• Data extracts
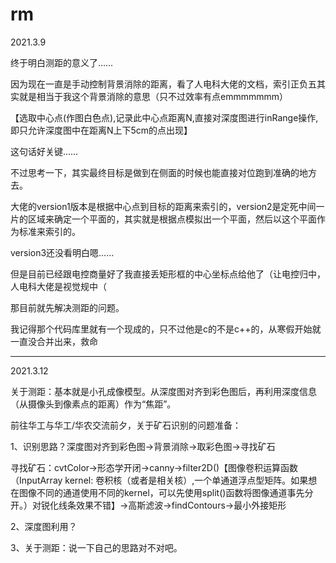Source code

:# rm
2021.3.9

终于明白测距的意义了……

因为现在一直是手动控制背景消除的距离，看了人电科大佬的文档，索引正负五其实就是相当于我这个背景消除的意思（只不过效率有点emmmmmmm）

【选取中心点(作图白色点),记录此中心点距离N,直接对深度图进行inRange操作,即只允许深度图中在距离N上下5cm的点出现】

这句话好关键……

不过思考一下，其实最终目标是做到在侧面的时候也能直接对位跑到准确的地方去。

大佬的version1版本是根据中心点到目标的距离来索引的，version2是定死中间一片的区域来确定一个平面的，其实就是根据点模拟出一个平面，然后以这个平面作为标准来索引的。

version3还没看明白嗯……

但是目前已经跟电控商量好了我直接丢矩形框的中心坐标点给他了（让电控归中，人电科大佬是视觉规中（

那目前就先解决测距的问题。

我记得那个代码库里就有一个现成的，只不过他是c的不是c++的，从寒假开始就一直没合并出来，救命

-------------------------------
2021.3.12

关于测距：基本就是小孔成像模型。从深度图对齐到彩色图后，再利用深度信息（从摄像头到像素点的距离）作为“焦距”。

前往华工与华工/华农交流前夕，关于矿石识别的问题准备：

1、识别思路？深度图对齐到彩色图->背景消除->取彩色图->寻找矿石

寻找矿石：cvtColor->形态学开闭->canny->filter2D()【图像卷积运算函数（InputArray kernel: 卷积核（或者是相关核）,一个单通道浮点型矩阵。如果想在图像不同的通道使用不同的kernel，可以先使用split()函数将图像通道事先分开。）对锐化线条效果不错】->高斯滤波->findContours->最小外接矩形

2、深度图利用？

3、关于测距：说一下自己的思路对不对吧。
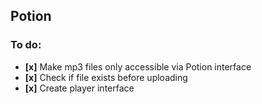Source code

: ## Potion

### To do:
* __[x]__ Make mp3 files only accessible via Potion interface
* __[x]__ Check if file exists before uploading
* __[x]__ Create player interface
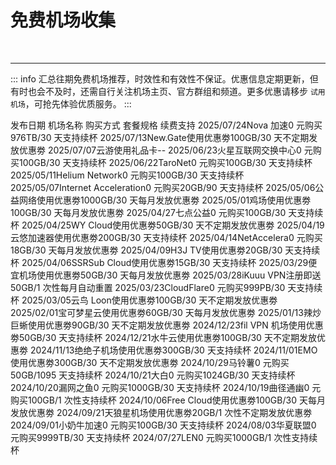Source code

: # 免费机场收集

<p></p>
<ClientOnly>
    <AdsCarousel />
</ClientOnly>
<br>
<hr>

::: info
汇总往期免费机场推荐，时效性和有效性不保证。优惠信息定期更新，但有时也会不及时，还需自行关注机场主页、官方群组和频道。更多优惠请移步 `试用机场`，可抢先体验优质服务。
:::

<div class="vp-raw">
    <fwb-table hoverable>
        <fwb-table-head>
            <fwb-table-head-cell>发布日期</fwb-table-head-cell>
            <fwb-table-head-cell>机场名称</fwb-table-head-cell>
            <fwb-table-head-cell>购买方式</fwb-table-head-cell>
            <fwb-table-head-cell>套餐规格</fwb-table-head-cell>
            <fwb-table-head-cell>续费支持</fwb-table-head-cell>
        </fwb-table-head>
        <fwb-table-body>
            <fwb-table-row><fwb-table-cell>2025/07/24</fwb-table-cell><fwb-table-cell><fwb-a href="/vpn/2025/07#2025072403">Nova 加速</fwb-a></fwb-table-cell><fwb-table-cell>0 元购买</fwb-table-cell><fwb-table-cell>976TB/30 天</fwb-table-cell><fwb-table-cell>支持续杯</fwb-table-cell></fwb-table-row>
            <fwb-table-row><fwb-table-cell>2025/07/13</fwb-table-cell><fwb-table-cell><fwb-a href="/vpn/2025/07#20250713">New.Gate</fwb-a></fwb-table-cell><fwb-table-cell>使用优惠劵</fwb-table-cell><fwb-table-cell>100GB️/30 天</fwb-table-cell><fwb-table-cell>不定期发放优惠劵</fwb-table-cell></fwb-table-row>
            <fwb-table-row><fwb-table-cell>2025/07/07</fwb-table-cell><fwb-table-cell><fwb-a href="/vpn/2025/07#2025070703">云游</fwb-a></fwb-table-cell><fwb-table-cell>使用礼品卡</fwb-table-cell><fwb-table-cell>-</fwb-table-cell><fwb-table-cell>-</fwb-table-cell></fwb-table-row>
            <fwb-table-row><fwb-table-cell>2025/06/23</fwb-table-cell><fwb-table-cell><fwb-a href="/vpn/2025/06#20250623">火星互联网交换中心</fwb-a></fwb-table-cell><fwb-table-cell>0 元购买</fwb-table-cell><fwb-table-cell>100GB️/30 天</fwb-table-cell><fwb-table-cell>支持续杯</fwb-table-cell></fwb-table-row>
            <fwb-table-row><fwb-table-cell>2025/06/22</fwb-table-cell><fwb-table-cell><fwb-a href="/vpn/2025/06#20250622">TaroNet</fwb-a></fwb-table-cell><fwb-table-cell>0 元购买</fwb-table-cell><fwb-table-cell>100GB️/30 天</fwb-table-cell><fwb-table-cell>支持续杯</fwb-table-cell></fwb-table-row>
            <fwb-table-row><fwb-table-cell>2025/05/11</fwb-table-cell><fwb-table-cell><fwb-a href="/vpn/2025/05#20250511">Helium Network</fwb-a></fwb-table-cell><fwb-table-cell>0 元购买</fwb-table-cell><fwb-table-cell>100GB️/30 天</fwb-table-cell><fwb-table-cell>支持续杯</fwb-table-cell></fwb-table-row>
            <fwb-table-row><fwb-table-cell>2025/05/07</fwb-table-cell><fwb-table-cell><fwb-a href="/vpn/2025/05#20250507">Internet Acceleration</fwb-a></fwb-table-cell><fwb-table-cell>0 元购买</fwb-table-cell><fwb-table-cell>20GB️/90 天</fwb-table-cell><fwb-table-cell>支持续杯</fwb-table-cell></fwb-table-row>
            <fwb-table-row><fwb-table-cell>2025/05/06</fwb-table-cell><fwb-table-cell><fwb-a href="/vpn/2025/05#20250506">公益网络</fwb-a></fwb-table-cell><fwb-table-cell>使用优惠劵</fwb-table-cell><fwb-table-cell>1000GB️/30 天</fwb-table-cell><fwb-table-cell>每月发放优惠劵</fwb-table-cell></fwb-table-row>
            <fwb-table-row><fwb-table-cell>2025/05/01</fwb-table-cell><fwb-table-cell><fwb-a href="/vpn/2025/05#20250501">鸡场</fwb-a></fwb-table-cell><fwb-table-cell>使用优惠劵</fwb-table-cell><fwb-table-cell>100GB️/30 天</fwb-table-cell><fwb-table-cell>每月发放优惠劵</fwb-table-cell></fwb-table-row>
            <fwb-table-row><fwb-table-cell>2025/04/27</fwb-table-cell><fwb-table-cell><fwb-a href="/vpn/2025/04#20250427">七点公益</fwb-a></fwb-table-cell><fwb-table-cell>0 元购买</fwb-table-cell><fwb-table-cell>100GB️/30 天</fwb-table-cell><fwb-table-cell>支持续杯</fwb-table-cell></fwb-table-row>
            <fwb-table-row><fwb-table-cell>2025/04/25</fwb-table-cell><fwb-table-cell><fwb-a href="/vpn/2025/04#20250425">WY Cloud</fwb-a></fwb-table-cell><fwb-table-cell>使用优惠劵</fwb-table-cell><fwb-table-cell>50GB️/30 天</fwb-table-cell><fwb-table-cell>不定期发放优惠劵</fwb-table-cell></fwb-table-row>
            <fwb-table-row><fwb-table-cell>2025/04/19</fwb-table-cell><fwb-table-cell><fwb-a href="/vpn/2025/04#20250419">云悠加速器</fwb-a></fwb-table-cell><fwb-table-cell>使用优惠劵</fwb-table-cell><fwb-table-cell>200GB️/30 天</fwb-table-cell><fwb-table-cell>支持续杯</fwb-table-cell></fwb-table-row>
            <fwb-table-row><fwb-table-cell>2025/04/14</fwb-table-cell><fwb-table-cell><fwb-a href="/vpn/2025/04#20250414">NetAccelera</fwb-a></fwb-table-cell><fwb-table-cell>0 元购买</fwb-table-cell><fwb-table-cell>18GB️/30 天</fwb-table-cell><fwb-table-cell>每月发放优惠劵</fwb-table-cell></fwb-table-row>
            <fwb-table-row><fwb-table-cell>2025/04/09</fwb-table-cell><fwb-table-cell><fwb-a href="/vpn/2025/04#20250409">H3J TV</fwb-a></fwb-table-cell><fwb-table-cell>使用优惠劵</fwb-table-cell><fwb-table-cell>20GB️/30 天</fwb-table-cell><fwb-table-cell>支持续杯</fwb-table-cell></fwb-table-row>
            <fwb-table-row><fwb-table-cell>2025/04/06</fwb-table-cell><fwb-table-cell><fwb-a href="/vpn/2025/04#20250406">SSRSub Cloud</fwb-a></fwb-table-cell><fwb-table-cell>使用优惠劵</fwb-table-cell><fwb-table-cell>15GB️/30 天</fwb-table-cell><fwb-table-cell>支持续杯</fwb-table-cell></fwb-table-row>
            <fwb-table-row><fwb-table-cell>2025/03/29</fwb-table-cell><fwb-table-cell><fwb-a href="/vpn/2025/03#20250329">便宜机场</fwb-a></fwb-table-cell><fwb-table-cell>使用优惠劵</fwb-table-cell><fwb-table-cell>50GB️/30 天</fwb-table-cell><fwb-table-cell>每月发放优惠劵</fwb-table-cell></fwb-table-row>
            <fwb-table-row><fwb-table-cell>2025/03/28</fwb-table-cell><fwb-table-cell><fwb-a href="/vpn/2025/03#20250328">iKuuu VPN</fwb-a></fwb-table-cell><fwb-table-cell>注册即送</fwb-table-cell><fwb-table-cell>50GB️/1 次性</fwb-table-cell><fwb-table-cell>每月自动重置</fwb-table-cell></fwb-table-row>
            <fwb-table-row><fwb-table-cell>2025/03/23</fwb-table-cell><fwb-table-cell><fwb-a href="/vpn/2025/03#20250323">CloudFlare</fwb-a></fwb-table-cell><fwb-table-cell>0 元购买</fwb-table-cell><fwb-table-cell>999PB/30 天</fwb-table-cell><fwb-table-cell>支持续杯</fwb-table-cell></fwb-table-row>
            <fwb-table-row><fwb-table-cell>2025/03/05</fwb-table-cell><fwb-table-cell><fwb-a href="/vpn/2025/03#20250305">云鸟 Loon</fwb-a></fwb-table-cell><fwb-table-cell>使用优惠劵</fwb-table-cell><fwb-table-cell>100GB️/30 天</fwb-table-cell><fwb-table-cell>不定期发放优惠劵</fwb-table-cell></fwb-table-row>
            <fwb-table-row><fwb-table-cell>2025/02/01</fwb-table-cell><fwb-table-cell><fwb-a href="/vpn/2025/02#20250201">宝可梦星云</fwb-a></fwb-table-cell><fwb-table-cell>使用优惠劵</fwb-table-cell><fwb-table-cell>60GB️/30 天</fwb-table-cell><fwb-table-cell>每月发放优惠劵</fwb-table-cell></fwb-table-row>
            <fwb-table-row><fwb-table-cell>2025/01/13</fwb-table-cell><fwb-table-cell><fwb-a href="/vpn/2025/01#20250113">辣炒巨蜥</fwb-a></fwb-table-cell><fwb-table-cell>使用优惠劵</fwb-table-cell><fwb-table-cell>90GB️/30 天</fwb-table-cell><fwb-table-cell>不定期发放优惠劵</fwb-table-cell></fwb-table-row>
            <fwb-table-row><fwb-table-cell>2024/12/23</fwb-table-cell><fwb-table-cell><fwb-a href="/vpn/archives/2024#20241223">fil VPN 机场</fwb-a></fwb-table-cell><fwb-table-cell>使用优惠劵</fwb-table-cell><fwb-table-cell>50GB️/30 天</fwb-table-cell><fwb-table-cell>支持续杯</fwb-table-cell></fwb-table-row>
            <fwb-table-row><fwb-table-cell>2024/12/21</fwb-table-cell><fwb-table-cell><fwb-a href="/vpn/archives/2024#20241221">水牛云</fwb-a></fwb-table-cell><fwb-table-cell>使用优惠劵</fwb-table-cell><fwb-table-cell>100GB️/30 天</fwb-table-cell><fwb-table-cell>不定期发放优惠劵</fwb-table-cell></fwb-table-row>
            <fwb-table-row><fwb-table-cell>2024/11/13</fwb-table-cell><fwb-table-cell><fwb-a href="/vpn/archives/2024#20241113">绝绝子机场</fwb-a></fwb-table-cell><fwb-table-cell>使用优惠劵</fwb-table-cell><fwb-table-cell>300GB️/30 天</fwb-table-cell><fwb-table-cell>支持续杯</fwb-table-cell></fwb-table-row>
            <fwb-table-row><fwb-table-cell>2024/11/01</fwb-table-cell><fwb-table-cell><fwb-a href="/vpn/archives/2024#20241101">EMO</fwb-a></fwb-table-cell><fwb-table-cell>使用优惠劵</fwb-table-cell><fwb-table-cell>300GB️/30 天</fwb-table-cell><fwb-table-cell>不定期发放优惠劵</fwb-table-cell></fwb-table-row>
            <fwb-table-row><fwb-table-cell>2024/10/29</fwb-table-cell><fwb-table-cell><fwb-a href="/vpn/archives/2024#20241029">马铃薯</fwb-a></fwb-table-cell><fwb-table-cell>0 元购买</fwb-table-cell><fwb-table-cell>50GB️/1095 天</fwb-table-cell><fwb-table-cell>支持续杯</fwb-table-cell></fwb-table-row>
            <fwb-table-row><fwb-table-cell>2024/10/21</fwb-table-cell><fwb-table-cell><fwb-a href="/vpn/archives/2024#20241021">大白</fwb-a></fwb-table-cell><fwb-table-cell>0 元购买</fwb-table-cell><fwb-table-cell>1024GB️/30 天</fwb-table-cell><fwb-table-cell>支持续杯</fwb-table-cell></fwb-table-row>
            <fwb-table-row><fwb-table-cell>2024/10/20</fwb-table-cell><fwb-table-cell><fwb-a href="/vpn/archives/2024#20241020">漏网之鱼</fwb-a></fwb-table-cell><fwb-table-cell>0 元购买</fwb-table-cell><fwb-table-cell>1000GB️/30 天</fwb-table-cell><fwb-table-cell>支持续杯</fwb-table-cell></fwb-table-row>
            <fwb-table-row><fwb-table-cell>2024/10/19</fwb-table-cell><fwb-table-cell><fwb-a href="/vpn/archives/2024#20241019">曲径通幽</fwb-a></fwb-table-cell><fwb-table-cell>0 元购买</fwb-table-cell><fwb-table-cell>100GB️/1 次性</fwb-table-cell><fwb-table-cell>支持续杯</fwb-table-cell></fwb-table-row>
            <fwb-table-row><fwb-table-cell>2024/10/06</fwb-table-cell><fwb-table-cell><fwb-a href="/vpn/archives/2024#20241006">Free Cloud</fwb-a></fwb-table-cell><fwb-table-cell>使用优惠劵</fwb-table-cell><fwb-table-cell>100GB️/30 天</fwb-table-cell><fwb-table-cell>每月发放优惠劵</fwb-table-cell></fwb-table-row>
            <fwb-table-row><fwb-table-cell>2024/09/21</fwb-table-cell><fwb-table-cell><fwb-a href="/vpn/archives/2024#20240921">天狼星机场</fwb-a></fwb-table-cell><fwb-table-cell>使用优惠劵</fwb-table-cell><fwb-table-cell>20GB️/1 次性</fwb-table-cell><fwb-table-cell>不定期发放优惠劵</fwb-table-cell></fwb-table-row>
            <fwb-table-row><fwb-table-cell>2024/09/01</fwb-table-cell><fwb-table-cell><fwb-a href="/vpn/archives/2024#20240901">小奶牛加速</fwb-a></fwb-table-cell><fwb-table-cell>0 元购买</fwb-table-cell><fwb-table-cell>100GB️/30 天</fwb-table-cell><fwb-table-cell>支持续杯</fwb-table-cell></fwb-table-row>
            <fwb-table-row><fwb-table-cell>2024/08/03</fwb-table-cell><fwb-table-cell><fwb-a href="/vpn/archives/2024#20240803">华夏联盟</fwb-a></fwb-table-cell><fwb-table-cell>0 元购买</fwb-table-cell><fwb-table-cell>9999TB/30 天</fwb-table-cell><fwb-table-cell>支持续杯</fwb-table-cell></fwb-table-row>
            <fwb-table-row><fwb-table-cell>2024/07/27</fwb-table-cell><fwb-table-cell><fwb-a href="/vpn/archives/2024#20240727">LEN</fwb-a></fwb-table-cell><fwb-table-cell>0 元购买</fwb-table-cell><fwb-table-cell>1000GB️/1 次性</fwb-table-cell><fwb-table-cell>支持续杯</fwb-table-cell></fwb-table-row>
        </fwb-table-body>
    </fwb-table>
</div>

<script setup>
import {
    FwbA,
    FwbTable,
    FwbTableBody,
    FwbTableCell,
    FwbTableHead,
    FwbTableHeadCell,
    FwbTableRow,
} from '../../.vitepress/theme/components/index'
</script>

• Prompt
Transcribe the lines from the one containing "终于明白测距的意义了……" through the one containing "version3还没看明白嗯……", keeping every character unchanged.

• Result
终于明白测距的意义了……

因为现在一直是手动控制背景消除的距离，看了人电科大佬的文档，索引正负五其实就是相当于我这个背景消除的意思（只不过效率有点emmmmmmm）

【选取中心点(作图白色点),记录此中心点距离N,直接对深度图进行inRange操作,即只允许深度图中在距离N上下5cm的点出现】

这句话好关键……

不过思考一下，其实最终目标是做到在侧面的时候也能直接对位跑到准确的地方去。

大佬的version1版本是根据中心点到目标的距离来索引的，version2是定死中间一片的区域来确定一个平面的，其实就是根据点模拟出一个平面，然后以这个平面作为标准来索引的。

version3还没看明白嗯……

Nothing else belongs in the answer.